- WHAT IS NEEDED -
Show every line below that contains the string "fichier", matching case exactly.

- AVAILABLE RECORDS -
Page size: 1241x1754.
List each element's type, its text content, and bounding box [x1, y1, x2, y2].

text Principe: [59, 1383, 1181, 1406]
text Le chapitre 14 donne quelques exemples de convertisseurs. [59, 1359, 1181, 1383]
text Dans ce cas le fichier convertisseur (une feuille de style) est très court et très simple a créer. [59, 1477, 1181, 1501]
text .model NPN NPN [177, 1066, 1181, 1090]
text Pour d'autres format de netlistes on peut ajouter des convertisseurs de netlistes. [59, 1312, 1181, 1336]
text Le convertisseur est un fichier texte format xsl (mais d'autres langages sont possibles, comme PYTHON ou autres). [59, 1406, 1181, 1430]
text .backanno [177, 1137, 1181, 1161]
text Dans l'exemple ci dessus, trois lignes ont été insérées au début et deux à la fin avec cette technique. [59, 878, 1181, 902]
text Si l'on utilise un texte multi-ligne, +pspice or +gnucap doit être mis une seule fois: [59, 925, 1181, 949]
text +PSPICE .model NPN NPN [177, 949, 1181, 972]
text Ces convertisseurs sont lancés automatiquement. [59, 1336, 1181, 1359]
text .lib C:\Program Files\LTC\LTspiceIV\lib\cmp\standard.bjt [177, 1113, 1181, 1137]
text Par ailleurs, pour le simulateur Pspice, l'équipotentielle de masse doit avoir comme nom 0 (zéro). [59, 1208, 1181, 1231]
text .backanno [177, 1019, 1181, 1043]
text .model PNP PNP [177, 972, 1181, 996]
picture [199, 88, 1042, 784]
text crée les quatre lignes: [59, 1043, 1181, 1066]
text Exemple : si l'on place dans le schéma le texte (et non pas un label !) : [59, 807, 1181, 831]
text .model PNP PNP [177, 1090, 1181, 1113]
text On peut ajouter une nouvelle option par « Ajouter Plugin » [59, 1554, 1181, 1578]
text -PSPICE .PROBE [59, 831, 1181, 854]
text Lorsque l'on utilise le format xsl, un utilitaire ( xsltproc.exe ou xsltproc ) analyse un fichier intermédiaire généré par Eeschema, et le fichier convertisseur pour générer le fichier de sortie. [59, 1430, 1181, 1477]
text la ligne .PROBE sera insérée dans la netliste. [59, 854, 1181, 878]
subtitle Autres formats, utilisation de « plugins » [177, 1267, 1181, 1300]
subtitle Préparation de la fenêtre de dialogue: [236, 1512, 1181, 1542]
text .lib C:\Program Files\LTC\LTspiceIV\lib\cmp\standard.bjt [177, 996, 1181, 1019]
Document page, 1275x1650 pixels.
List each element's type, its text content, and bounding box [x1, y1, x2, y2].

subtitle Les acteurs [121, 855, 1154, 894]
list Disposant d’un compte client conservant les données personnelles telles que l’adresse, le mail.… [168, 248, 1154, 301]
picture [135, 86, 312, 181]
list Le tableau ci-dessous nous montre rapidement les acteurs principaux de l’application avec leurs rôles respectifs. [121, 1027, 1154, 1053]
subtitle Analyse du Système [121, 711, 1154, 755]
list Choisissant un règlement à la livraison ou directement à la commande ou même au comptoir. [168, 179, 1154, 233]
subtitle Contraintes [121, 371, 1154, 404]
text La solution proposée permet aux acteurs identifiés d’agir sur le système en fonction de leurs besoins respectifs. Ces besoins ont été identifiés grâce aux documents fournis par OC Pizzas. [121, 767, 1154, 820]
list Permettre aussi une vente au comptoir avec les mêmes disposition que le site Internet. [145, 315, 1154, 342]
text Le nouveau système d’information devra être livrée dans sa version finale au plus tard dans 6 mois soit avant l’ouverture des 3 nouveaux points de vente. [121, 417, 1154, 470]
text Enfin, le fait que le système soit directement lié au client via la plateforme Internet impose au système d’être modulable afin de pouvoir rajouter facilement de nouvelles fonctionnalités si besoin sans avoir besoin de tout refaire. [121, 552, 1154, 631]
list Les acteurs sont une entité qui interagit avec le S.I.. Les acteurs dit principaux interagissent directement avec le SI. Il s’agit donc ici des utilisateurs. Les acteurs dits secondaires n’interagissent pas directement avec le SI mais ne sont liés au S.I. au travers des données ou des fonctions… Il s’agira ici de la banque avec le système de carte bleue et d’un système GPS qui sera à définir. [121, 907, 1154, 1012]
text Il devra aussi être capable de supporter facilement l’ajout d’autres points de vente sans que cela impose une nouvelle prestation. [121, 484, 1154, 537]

- RESPONSE BELOW -
text Dans ce cas le fichier convertisseur (une feuille de style) est très court et très simple a créer. [59, 1477, 1181, 1501]
text Le convertisseur est un fichier texte format xsl (mais d'autres langages sont possibles, comme PYTHON ou autres). [59, 1406, 1181, 1430]
text Lorsque l'on utilise le format xsl, un utilitaire ( xsltproc.exe ou xsltproc ) analyse un fichier intermédiaire généré par Eeschema, et le fichier convertisseur pour générer le fichier de sortie. [59, 1430, 1181, 1477]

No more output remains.